• _THE PROBLEM_: Using the listing below, copy every line that mentions "corners".
'''
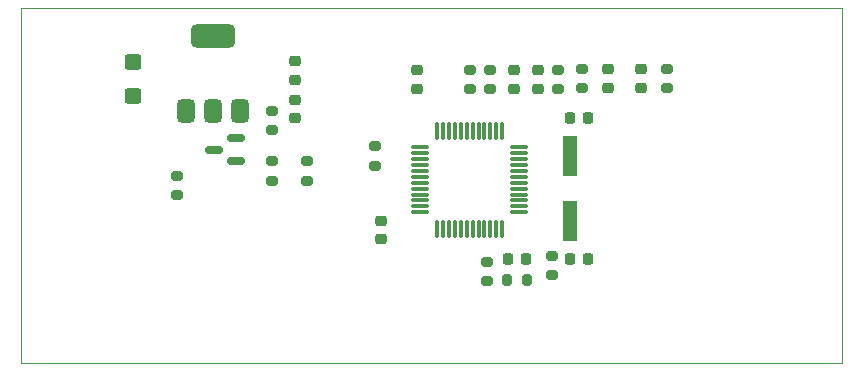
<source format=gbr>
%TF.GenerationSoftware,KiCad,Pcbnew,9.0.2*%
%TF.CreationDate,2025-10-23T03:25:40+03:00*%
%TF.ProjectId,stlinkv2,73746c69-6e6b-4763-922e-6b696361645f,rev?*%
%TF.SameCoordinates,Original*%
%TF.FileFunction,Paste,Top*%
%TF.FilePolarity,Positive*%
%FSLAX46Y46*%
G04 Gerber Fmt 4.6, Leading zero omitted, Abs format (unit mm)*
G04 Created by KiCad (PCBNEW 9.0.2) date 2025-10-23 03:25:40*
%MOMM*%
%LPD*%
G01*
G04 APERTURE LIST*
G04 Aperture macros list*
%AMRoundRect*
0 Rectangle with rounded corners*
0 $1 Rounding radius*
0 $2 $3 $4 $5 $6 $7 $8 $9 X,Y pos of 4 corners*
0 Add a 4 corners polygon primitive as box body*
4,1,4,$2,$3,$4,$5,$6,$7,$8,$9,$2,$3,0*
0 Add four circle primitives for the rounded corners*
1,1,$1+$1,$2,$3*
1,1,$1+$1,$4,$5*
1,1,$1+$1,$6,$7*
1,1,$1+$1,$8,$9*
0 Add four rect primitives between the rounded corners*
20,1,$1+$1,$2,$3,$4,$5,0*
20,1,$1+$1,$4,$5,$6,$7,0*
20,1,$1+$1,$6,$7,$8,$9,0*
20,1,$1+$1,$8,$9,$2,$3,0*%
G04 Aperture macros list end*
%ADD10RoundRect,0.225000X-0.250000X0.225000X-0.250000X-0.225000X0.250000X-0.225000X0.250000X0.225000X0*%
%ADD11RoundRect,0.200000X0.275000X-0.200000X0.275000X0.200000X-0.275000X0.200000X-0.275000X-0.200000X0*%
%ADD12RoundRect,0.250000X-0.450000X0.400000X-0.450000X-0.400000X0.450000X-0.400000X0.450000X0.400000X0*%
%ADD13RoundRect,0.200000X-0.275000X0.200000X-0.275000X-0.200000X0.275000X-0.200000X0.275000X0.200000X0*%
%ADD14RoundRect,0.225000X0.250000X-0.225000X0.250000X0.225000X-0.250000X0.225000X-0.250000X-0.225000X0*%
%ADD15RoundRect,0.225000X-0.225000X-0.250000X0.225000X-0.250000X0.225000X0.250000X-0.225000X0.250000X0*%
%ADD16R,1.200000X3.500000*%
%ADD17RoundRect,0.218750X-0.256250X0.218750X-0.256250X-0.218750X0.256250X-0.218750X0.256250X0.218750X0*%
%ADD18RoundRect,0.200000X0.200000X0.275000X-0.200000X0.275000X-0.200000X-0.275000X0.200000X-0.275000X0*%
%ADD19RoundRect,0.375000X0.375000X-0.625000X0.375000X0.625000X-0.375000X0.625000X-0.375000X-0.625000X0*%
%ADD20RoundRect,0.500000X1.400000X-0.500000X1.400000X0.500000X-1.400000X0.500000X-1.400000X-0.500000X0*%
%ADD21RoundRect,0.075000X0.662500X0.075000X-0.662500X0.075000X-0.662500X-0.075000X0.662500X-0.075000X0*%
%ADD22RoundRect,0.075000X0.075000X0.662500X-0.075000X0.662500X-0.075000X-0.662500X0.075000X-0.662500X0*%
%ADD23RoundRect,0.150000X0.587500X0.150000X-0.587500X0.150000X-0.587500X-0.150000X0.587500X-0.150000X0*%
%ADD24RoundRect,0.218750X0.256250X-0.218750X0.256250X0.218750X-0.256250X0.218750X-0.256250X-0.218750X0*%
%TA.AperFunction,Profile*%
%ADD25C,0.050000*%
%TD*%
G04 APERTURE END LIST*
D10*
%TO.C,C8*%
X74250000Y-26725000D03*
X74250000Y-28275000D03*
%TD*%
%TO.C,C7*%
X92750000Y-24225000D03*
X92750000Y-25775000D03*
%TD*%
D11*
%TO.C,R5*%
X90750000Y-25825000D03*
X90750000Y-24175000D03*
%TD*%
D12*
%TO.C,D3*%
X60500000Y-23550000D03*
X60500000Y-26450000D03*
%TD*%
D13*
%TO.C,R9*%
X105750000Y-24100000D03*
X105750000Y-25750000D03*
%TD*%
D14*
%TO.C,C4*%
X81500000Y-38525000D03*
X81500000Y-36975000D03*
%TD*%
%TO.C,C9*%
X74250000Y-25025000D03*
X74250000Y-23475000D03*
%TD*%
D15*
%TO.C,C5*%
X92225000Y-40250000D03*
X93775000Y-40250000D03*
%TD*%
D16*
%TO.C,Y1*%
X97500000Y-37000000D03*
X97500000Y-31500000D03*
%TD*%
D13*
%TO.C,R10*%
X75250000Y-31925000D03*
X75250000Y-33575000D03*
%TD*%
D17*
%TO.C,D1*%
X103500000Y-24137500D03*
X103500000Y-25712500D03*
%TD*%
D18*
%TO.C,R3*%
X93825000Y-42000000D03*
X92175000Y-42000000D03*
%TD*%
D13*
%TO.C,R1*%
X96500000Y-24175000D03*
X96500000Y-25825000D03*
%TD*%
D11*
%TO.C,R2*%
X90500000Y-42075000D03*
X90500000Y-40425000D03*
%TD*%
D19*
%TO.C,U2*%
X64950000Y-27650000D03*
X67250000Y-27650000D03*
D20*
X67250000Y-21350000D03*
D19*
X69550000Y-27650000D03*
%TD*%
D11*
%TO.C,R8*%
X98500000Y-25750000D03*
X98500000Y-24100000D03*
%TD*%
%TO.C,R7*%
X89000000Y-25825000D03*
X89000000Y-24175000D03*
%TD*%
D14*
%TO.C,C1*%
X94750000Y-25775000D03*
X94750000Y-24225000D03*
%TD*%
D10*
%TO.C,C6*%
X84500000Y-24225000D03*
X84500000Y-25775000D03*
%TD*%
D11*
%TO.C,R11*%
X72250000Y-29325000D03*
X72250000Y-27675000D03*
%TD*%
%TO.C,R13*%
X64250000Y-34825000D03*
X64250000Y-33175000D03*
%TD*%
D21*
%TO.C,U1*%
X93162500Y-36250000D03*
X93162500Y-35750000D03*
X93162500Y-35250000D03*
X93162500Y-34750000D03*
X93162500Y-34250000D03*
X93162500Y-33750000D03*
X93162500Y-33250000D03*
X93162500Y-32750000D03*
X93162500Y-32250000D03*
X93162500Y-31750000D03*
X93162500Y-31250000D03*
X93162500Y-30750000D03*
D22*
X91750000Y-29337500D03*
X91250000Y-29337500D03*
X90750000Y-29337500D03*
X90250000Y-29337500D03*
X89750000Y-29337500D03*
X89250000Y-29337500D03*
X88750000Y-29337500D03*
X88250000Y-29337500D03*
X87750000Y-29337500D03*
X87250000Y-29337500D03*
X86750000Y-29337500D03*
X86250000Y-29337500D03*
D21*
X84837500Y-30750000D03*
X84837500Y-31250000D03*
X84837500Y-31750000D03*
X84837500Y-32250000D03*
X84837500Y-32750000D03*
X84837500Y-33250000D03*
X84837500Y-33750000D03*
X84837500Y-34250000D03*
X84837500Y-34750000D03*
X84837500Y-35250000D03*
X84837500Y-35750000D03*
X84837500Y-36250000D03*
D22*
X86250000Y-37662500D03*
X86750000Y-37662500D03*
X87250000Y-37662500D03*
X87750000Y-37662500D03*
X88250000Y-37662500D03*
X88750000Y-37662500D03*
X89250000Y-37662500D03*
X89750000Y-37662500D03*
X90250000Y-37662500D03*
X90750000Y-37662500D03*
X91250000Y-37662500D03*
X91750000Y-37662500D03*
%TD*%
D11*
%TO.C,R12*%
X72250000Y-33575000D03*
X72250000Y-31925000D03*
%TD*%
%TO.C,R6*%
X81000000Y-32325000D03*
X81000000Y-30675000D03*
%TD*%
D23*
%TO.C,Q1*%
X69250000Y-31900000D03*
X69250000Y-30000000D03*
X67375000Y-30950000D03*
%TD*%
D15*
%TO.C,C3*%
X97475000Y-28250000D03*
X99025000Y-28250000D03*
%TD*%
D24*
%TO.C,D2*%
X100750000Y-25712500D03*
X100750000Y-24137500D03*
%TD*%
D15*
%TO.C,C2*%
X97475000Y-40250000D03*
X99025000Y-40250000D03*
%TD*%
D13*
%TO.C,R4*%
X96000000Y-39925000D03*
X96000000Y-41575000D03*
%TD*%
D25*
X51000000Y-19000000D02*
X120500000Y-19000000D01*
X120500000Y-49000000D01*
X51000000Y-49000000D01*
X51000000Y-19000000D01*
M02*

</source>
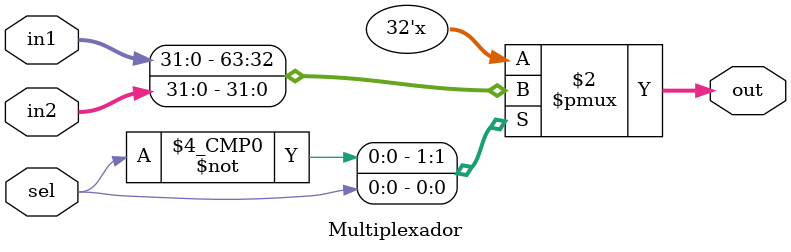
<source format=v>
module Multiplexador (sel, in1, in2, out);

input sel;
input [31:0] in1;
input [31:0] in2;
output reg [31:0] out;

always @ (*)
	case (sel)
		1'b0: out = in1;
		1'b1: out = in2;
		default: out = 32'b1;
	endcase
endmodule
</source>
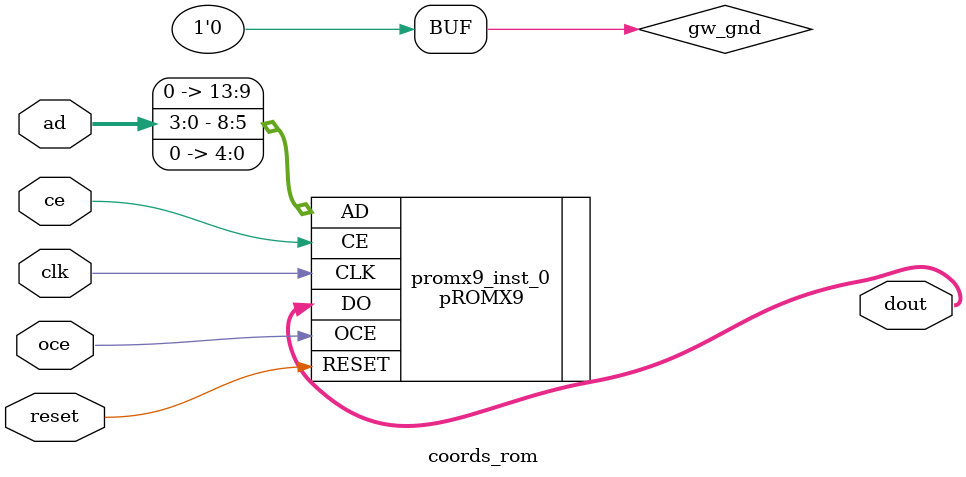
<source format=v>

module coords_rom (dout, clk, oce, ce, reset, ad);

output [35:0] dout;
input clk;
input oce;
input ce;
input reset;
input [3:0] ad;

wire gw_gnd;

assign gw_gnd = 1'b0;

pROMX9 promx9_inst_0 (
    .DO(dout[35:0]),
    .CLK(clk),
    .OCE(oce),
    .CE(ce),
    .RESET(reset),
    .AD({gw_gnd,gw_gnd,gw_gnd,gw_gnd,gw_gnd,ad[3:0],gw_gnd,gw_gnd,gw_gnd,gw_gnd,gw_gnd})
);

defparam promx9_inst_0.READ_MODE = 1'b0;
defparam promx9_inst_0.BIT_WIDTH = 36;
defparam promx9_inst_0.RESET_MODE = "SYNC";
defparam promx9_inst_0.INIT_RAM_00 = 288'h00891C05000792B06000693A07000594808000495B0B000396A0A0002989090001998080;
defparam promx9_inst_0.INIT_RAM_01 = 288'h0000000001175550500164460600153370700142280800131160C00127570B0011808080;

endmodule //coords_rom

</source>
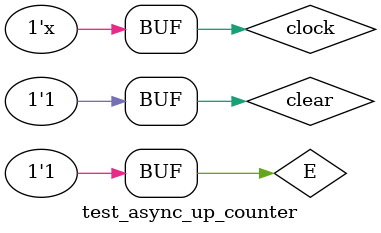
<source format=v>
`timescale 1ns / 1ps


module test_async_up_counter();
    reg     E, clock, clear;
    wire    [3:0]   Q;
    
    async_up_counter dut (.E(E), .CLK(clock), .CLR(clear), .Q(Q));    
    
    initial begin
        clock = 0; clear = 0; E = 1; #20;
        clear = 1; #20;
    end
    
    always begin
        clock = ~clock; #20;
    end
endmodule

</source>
'''
• _RESPONSE BELOW_:
0 Rectangle with rounded corners*
0 $2 $3 $4 $5 $6 $7 $8 $9 X,Y pos of 4 corners*
0 Add a 4 corners polygon primitive as box body*
0 Add four circle primitives for the rounded corners*
0 Add four rect primitives between the rounded corners*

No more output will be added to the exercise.